Etkinlik 1
Kayıtlarda "Considering the person" ifadesini içeren satırdan kayıtların sonuna kadar uzanan bölümü, boş satırları atlayarak "Sıra No" ve "Satır" sütunlarından oluşan bir Markdown tablosuna aktarın. Resimleri yanıta almayın.

Okuma Metni
"Sahnede Tekken Daha Özgürmüşsün"

MFÖ grubunun solisti Mazhar Alanson verdiği solo konseri için 'Tekken daha özgürmüşsün, bunun tadını aldım' dedi.

Türkiye'nin en sevilen müzik gruplarından MFÖ'nün solisti Mazhar Alanson, grubun geleceği ve neden tek başına müzik yapmak istediğini anlattı.

İşte Officiel dergisine verdiği röportajdan satır başları:

'BEATLES'LA BAŞLADIK'

Sağlam adamlar, hep Ankara'dan çıkıyor. Siz de Ankara doğumlusunuz. Müzik de orada mı başladı?

Müzik aslında İstanbul'da başladı; Maarif Koleji'nde okurken... Bülent Ortaçgil yan sınıftaydı. O, bizden daha iyi bilirdi gitarı. Biz Beatles dinleyerek başladık bu işe. Ortaokuldayken'She Loves You'yu çakmıştı, aklımız başımızdan gitmişti. Gitar aldık bir tane; hiçbir şey bilmeden başladık.
Sonra tiyatro okumak için konservatuvara gittim. Müzik orada da hep devam etti.

Beatles şarkıları niye hâlâ geçerliliğini koruyor?
Şimdi 18 yaşında bir çocuğa da dinletsen bilir adamların şarkılarını. Benzetmek gibi olmasın ama biz de 40 yıl önce başladık bu işe, o zaman bizi dinleyenlerin çocuklarının çocukları da bugün MFÖ şarkılarını biliyor.

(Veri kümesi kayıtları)
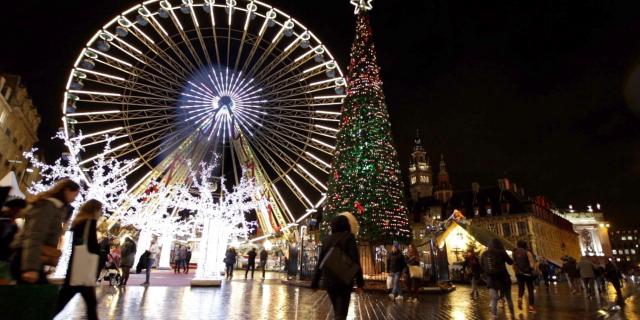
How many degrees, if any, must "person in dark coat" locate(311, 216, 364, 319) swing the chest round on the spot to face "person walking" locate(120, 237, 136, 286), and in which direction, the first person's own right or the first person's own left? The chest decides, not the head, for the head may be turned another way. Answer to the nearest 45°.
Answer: approximately 45° to the first person's own left

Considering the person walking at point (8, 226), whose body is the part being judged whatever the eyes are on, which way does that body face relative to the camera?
to the viewer's right

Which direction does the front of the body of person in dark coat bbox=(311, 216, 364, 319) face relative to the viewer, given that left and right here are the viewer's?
facing away from the viewer

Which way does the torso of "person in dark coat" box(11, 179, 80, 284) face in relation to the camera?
to the viewer's right

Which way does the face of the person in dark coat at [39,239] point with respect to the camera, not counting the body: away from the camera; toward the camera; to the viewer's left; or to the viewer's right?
to the viewer's right

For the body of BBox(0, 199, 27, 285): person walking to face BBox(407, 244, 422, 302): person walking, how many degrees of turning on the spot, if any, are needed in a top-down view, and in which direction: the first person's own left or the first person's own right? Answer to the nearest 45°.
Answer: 0° — they already face them
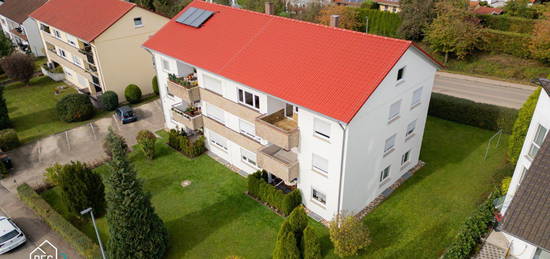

Etkinlik 2
MFÖ solistiyle yapılan röportajı, gösterilen son cümleden sonra gelecek biçimde sürdürün.

Nihai Yanıt 1
| Sıra No | Satır |
|---|---|
| 1 | Considering the person walking at point (8, 226), whose body is the part being judged whatever the eyes are on, which way does that body face relative to the camera? |
| 2 | to the viewer's right |
| 3 | Which direction does the front of the body of person in dark coat bbox=(311, 216, 364, 319) face relative to the viewer, given that left and right here are the viewer's? |
| 4 | facing away from the viewer |
| 5 | Which way does the torso of "person in dark coat" box(11, 179, 80, 284) face in relation to the camera? |
| 6 | to the viewer's right |
| 7 | Which way does the face of the person in dark coat at [39,239] point with respect to the camera, not counting the body: away from the camera; toward the camera; to the viewer's left; or to the viewer's right? |
| 8 | to the viewer's right |
| 9 | For the body of BBox(0, 199, 27, 285): person walking to face BBox(407, 244, 422, 302): person walking, how many degrees of turning on the spot, if any, are needed in a top-down view, and in which direction: the first person's own left or the first person's own right? Answer to the nearest 45°. |
| 10 | Answer: 0° — they already face them |

Nihai Yanıt 2
'ESKİSİ GİBİ BİR ARAYA GELEMİYORUZ'

Bu iş kolay kolay bitmiyor, öyle değil mi?

İnşallah bitmez ama bir ara verilmesi lazım. MFÖ gibi bir grubun senede üç-dört konser vermesi gerekirken, biz ayda dört, beş tane verip, biraz grubu ve repertuvarı yormuş oluyoruz. Artık eskisi gibi sık sık bir araya gelip üretemiyoruz çünkü.

İlk albümünüz çok derinliği olan bir albümdü..Hele o zaman için...
'Diday Diday Day'sayesinde oldu o iş. İnsanlar zamanla öbür şarkıları da keşfetti.

Yalnızlık ömür boyu mu peki?
Yok, o şarkı istisna bir şarkıdır. Diğer şarkılarda yoktur o duygu. Yani aslında bir bakıma yalnızsındır ama değilsindir. Bestesi Fuat'ın, sözleri benimdir şarkının.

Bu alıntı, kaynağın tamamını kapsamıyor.